Tuesday, August 11, 2015

Reverse graffiti? Nah, that'd never work here -- not that we'd allow it, or powerwash ANYTHING.

Our mercifully concluded Great Street Piano Bottleneck of 2015 has me thinking about public art.

You Missed a Spot (and Made a Mural): Powerwashing has transformed Poland’s Solina Dam into a work of art, by Linda Poon (City Lab)


Poland’s Solina dam, completed in 1969 and the tallest dam in Poland, has been collecting dirt and grime on its walls for decades. But when it came time for the 269-foot dam to get a good powerwash, the energy company Polska Grupa Energetyczna had an idea.

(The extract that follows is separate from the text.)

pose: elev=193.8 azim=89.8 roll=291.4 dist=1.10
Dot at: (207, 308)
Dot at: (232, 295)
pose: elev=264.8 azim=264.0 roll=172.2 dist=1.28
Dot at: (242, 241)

PGE worked with emerging comic book artist Przemek “Trust” Truściński to design a giant eco-mural honoring the wild and plant life found in the Bieszczady Mountains in southeast Poland, where the dam is located. At almost 300 feet wide and 177 feet tall, the mural is painted with a technique called “reverse graffiti” ... 

New Albany doesn't have a dam, but there's the Firing Squad Wall down by the levee at the foot of Bank Street.


We may be compelled to develop a public art strategy, seeing as there is none at present.

Does the city of New Albany own this wall? I'm thinking not, or else it would have been given over to mayoral re-election signs by now.